• _PROVIDED PASSAGE_:
# Breakfast Today



## wooleybooger

Buttermilk biscuits, jowl bacon and choice of homemade and canned Peach Jam, Apple Pie Jam, Grape Jam, Fig Preserves or Cantelope Jelly. And butter of course.


----------



## Colbyt

Heart attack in thread 690703.


----------



## wooleybooger

Colbyt said:


> Heart attack in thread 690703.


:biggrin2:


----------



## Two Knots

Since I saw this I’ve been looking up Texas Roadhouse cinnamon butter
recipes...I found this one 

https://www.foodfanatic.com/recipes/cinnamon-butter-recipe/

I broke it down in half

1 bar unsalted butter
1/8 cup powdered sugar
1/8 cup honey
1 tea cinnamon 
Pinch salt ( I always add a pinch of salt to wake up the flavors)

Now I need to look up the recipe for the sweet Texas Roadhouse bun.

Do you have one wooley...


----------



## Two Knots

Ok, I found this one that I like, it’s very much like my sweet bread 
recipe from Dom Luise’s cook book.

https://copykat.com/texas-roadhouse-rolls/


----------



## wooleybooger

Two Knots said:


> Since I saw this I’ve been looking up Texas Roadhouse cinnamon butter
> recipes...I found this one
> 
> https://www.foodfanatic.com/recipes/cinnamon-butter-recipe/
> 
> I broke it down in half
> 
> 1 bar unsalted butter
> 1/8 cup powdered sugar
> 1/8 cup honey
> 1 tea cinnamon
> Pinch salt ( I always add a pinch of salt to wake up the flavors)
> 
> Now I need to look up the recipe for the sweet Texas Roadhouse bun.
> 
> Do you have one wooley...


Well I didn't but now I do. Oh, I've never been there even though there is one about 4 miles from me.

Texas Roadhouse Sweet Rolls and Cinnamon Butter.

https://www.africanbites.com/texas-roadhouse-rolls/

I'm gonna have to make these one day.


----------



## Two Knots

Yeah, me too...The bun recipes are similar...your recipe has a swipe of butter
on top which is a good thing...
In the meantime, whip up some cinnamon butter - it’s so good. :thumbsup:


----------



## BigJim

Colbyt said:


> Heart attack in thread 690703.

• _RECORDED INFORMATION_:

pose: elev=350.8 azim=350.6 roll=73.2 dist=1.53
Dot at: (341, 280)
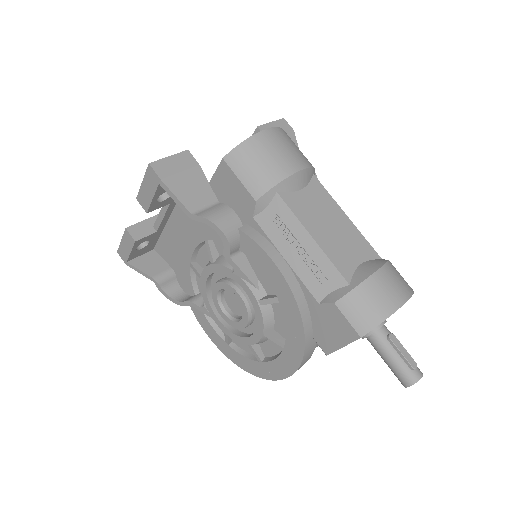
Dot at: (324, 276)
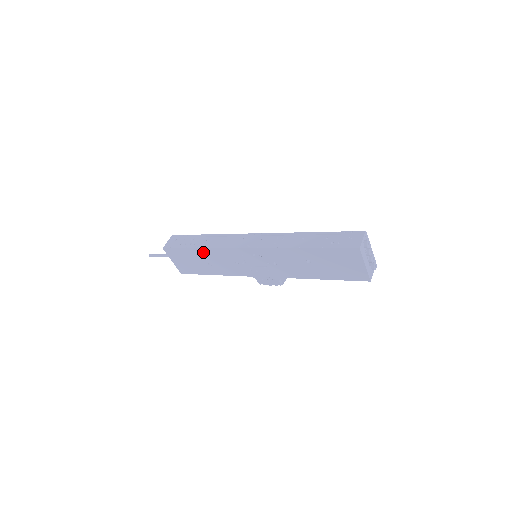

• _THE TASKS_:
a. In the breakfast forum thread, roughly how far from wooleybooger is the nearest Texas Roadhouse?
b. Pick up the breakfast forum thread right after its last line and write what comes next.

• _TASK ANSWERS_:
a. About 4 miles.

b.
At least we would die happy. :biggrin2:

I can't think of a world without food like this. I have eaten like this for the last 76 years, my grandmother 101 years her sister 103 years and all they used was lard and pure stuff straight from the country. yeah buddy, love it. :smile:

Wooley, my sister use to make Fig Preserves and add strawberry jello while making it, I kid you not, that was the best Strawberry Preserves I ever ate. If one didn't know it was fig they would never know it. Our son would rather have that than the real deal. I personally don't like figs but I sure loved her preserves. :smile:


----------



## Colbyt

BigJim said:


> At least we would die happy. :biggrin2:
> 
> I can't think of a world without food like this. I have eaten like this for the last 76 years, my grandmother 101 years her sister 103 years and all they used was lard and pure stuff straight from the country. yeah buddy, love it. :smile:



Lard and bacon juice are better for you than a lot of the crap sold in the grocery.


I can't find beef lard which I use sparingly. I have to render my own and with the excessive trim on meat that is getting harder and harder to do.


----------



## wooleybooger

Colbyt said:


> Lard and bacon juice are better for you than a lot of the crap sold in the grocery.
> 
> 
> I can't find beef lard which I use sparingly. I have to render my own and with the excessive trim on meat that is getting harder and harder to do.


Agree on the lard and I save bacon drippings for cornbread. I buy this lard in the 4 lb. bucket. I use it for everything but frying and sauteing.










I won't be making anymore fig preserves because my fig tree was done in by hurricanes and a tornado.:crying:


----------



## BigJim

wooleybooger said:


> Agree on the lard and I save bacon drippings for cornbread. I buy this lard in the 4 lb. bucket. I use it for everything but frying and sauteing.
> 
> 
> 
> 
> 
> 
> 
> 
> 
> 
> I won't be making anymore fig preserves because my fig tree was done in by hurricanes and a tornado.:crying:


That is the pitts Wooley sorry about your figs.

We save our bacon grease also, sure does make greens taste much better.


----------



## wooleybooger

BigJim said:


> That is the pitts Wooley sorry about your figs.
> 
> We save our bacon grease also, sure does make greens taste much better.


Yes on the tasting better greens. Unfortunately we don't eat a lot of greens but need to start doing so.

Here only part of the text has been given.